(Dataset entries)
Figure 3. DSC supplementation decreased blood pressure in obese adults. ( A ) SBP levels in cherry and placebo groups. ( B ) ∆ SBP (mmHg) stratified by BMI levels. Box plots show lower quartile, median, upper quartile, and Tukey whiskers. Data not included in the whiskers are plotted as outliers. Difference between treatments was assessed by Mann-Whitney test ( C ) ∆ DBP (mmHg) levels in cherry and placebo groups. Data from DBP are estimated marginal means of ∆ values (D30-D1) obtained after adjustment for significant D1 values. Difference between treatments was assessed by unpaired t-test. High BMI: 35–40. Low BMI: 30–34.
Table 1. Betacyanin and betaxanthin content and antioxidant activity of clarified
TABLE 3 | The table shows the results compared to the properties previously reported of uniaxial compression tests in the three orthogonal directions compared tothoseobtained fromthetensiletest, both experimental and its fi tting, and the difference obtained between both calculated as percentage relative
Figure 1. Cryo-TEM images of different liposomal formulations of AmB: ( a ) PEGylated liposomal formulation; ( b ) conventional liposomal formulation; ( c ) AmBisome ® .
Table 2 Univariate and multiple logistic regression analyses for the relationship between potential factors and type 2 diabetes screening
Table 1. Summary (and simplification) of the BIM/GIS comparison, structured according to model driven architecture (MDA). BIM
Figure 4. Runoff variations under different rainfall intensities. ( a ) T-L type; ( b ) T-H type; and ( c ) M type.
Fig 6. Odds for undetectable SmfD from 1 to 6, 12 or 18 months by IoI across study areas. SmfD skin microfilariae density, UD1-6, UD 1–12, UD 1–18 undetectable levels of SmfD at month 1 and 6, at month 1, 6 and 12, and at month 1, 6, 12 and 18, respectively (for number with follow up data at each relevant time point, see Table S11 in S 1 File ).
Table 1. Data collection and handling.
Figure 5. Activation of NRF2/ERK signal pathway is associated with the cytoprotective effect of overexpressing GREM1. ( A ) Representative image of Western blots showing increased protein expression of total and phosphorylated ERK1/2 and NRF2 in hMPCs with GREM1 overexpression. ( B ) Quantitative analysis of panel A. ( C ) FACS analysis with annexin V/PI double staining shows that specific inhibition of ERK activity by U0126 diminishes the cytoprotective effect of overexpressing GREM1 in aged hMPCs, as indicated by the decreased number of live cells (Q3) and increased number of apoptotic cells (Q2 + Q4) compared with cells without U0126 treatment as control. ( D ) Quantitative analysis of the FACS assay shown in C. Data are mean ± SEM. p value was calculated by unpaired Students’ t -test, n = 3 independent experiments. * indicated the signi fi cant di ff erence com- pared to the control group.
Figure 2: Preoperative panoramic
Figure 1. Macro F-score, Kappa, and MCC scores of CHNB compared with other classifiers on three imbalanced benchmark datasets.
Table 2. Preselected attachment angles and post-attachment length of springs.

## What the exercise asks
Both the first line of the records above and the line containing "Figure 4. Runoff" are to be transcribed exactly, together with every line between them, and nothing else.

## Solution below
Figure 3. DSC supplementation decreased blood pressure in obese adults. ( A ) SBP levels in cherry and placebo groups. ( B ) ∆ SBP (mmHg) stratified by BMI levels. Box plots show lower quartile, median, upper quartile, and Tukey whiskers. Data not included in the whiskers are plotted as outliers. Difference between treatments was assessed by Mann-Whitney test ( C ) ∆ DBP (mmHg) levels in cherry and placebo groups. Data from DBP are estimated marginal means of ∆ values (D30-D1) obtained after adjustment for significant D1 values. Difference between treatments was assessed by unpaired t-test. High BMI: 35–40. Low BMI: 30–34.
Table 1. Betacyanin and betaxanthin content and antioxidant activity of clarified
TABLE 3 | The table shows the results compared to the properties previously reported of uniaxial compression tests in the three orthogonal directions compared tothoseobtained fromthetensiletest, both experimental and its fi tting, and the difference obtained between both calculated as percentage relative
Figure 1. Cryo-TEM images of different liposomal formulations of AmB: ( a ) PEGylated liposomal formulation; ( b ) conventional liposomal formulation; ( c ) AmBisome ® .
Table 2 Univariate and multiple logistic regression analyses for the relationship between potential factors and type 2 diabetes screening
Table 1. Summary (and simplification) of the BIM/GIS comparison, structured according to model driven architecture (MDA). BIM
Figure 4. Runoff variations under different rainfall intensities. ( a ) T-L type; ( b ) T-H type; and ( c ) M type.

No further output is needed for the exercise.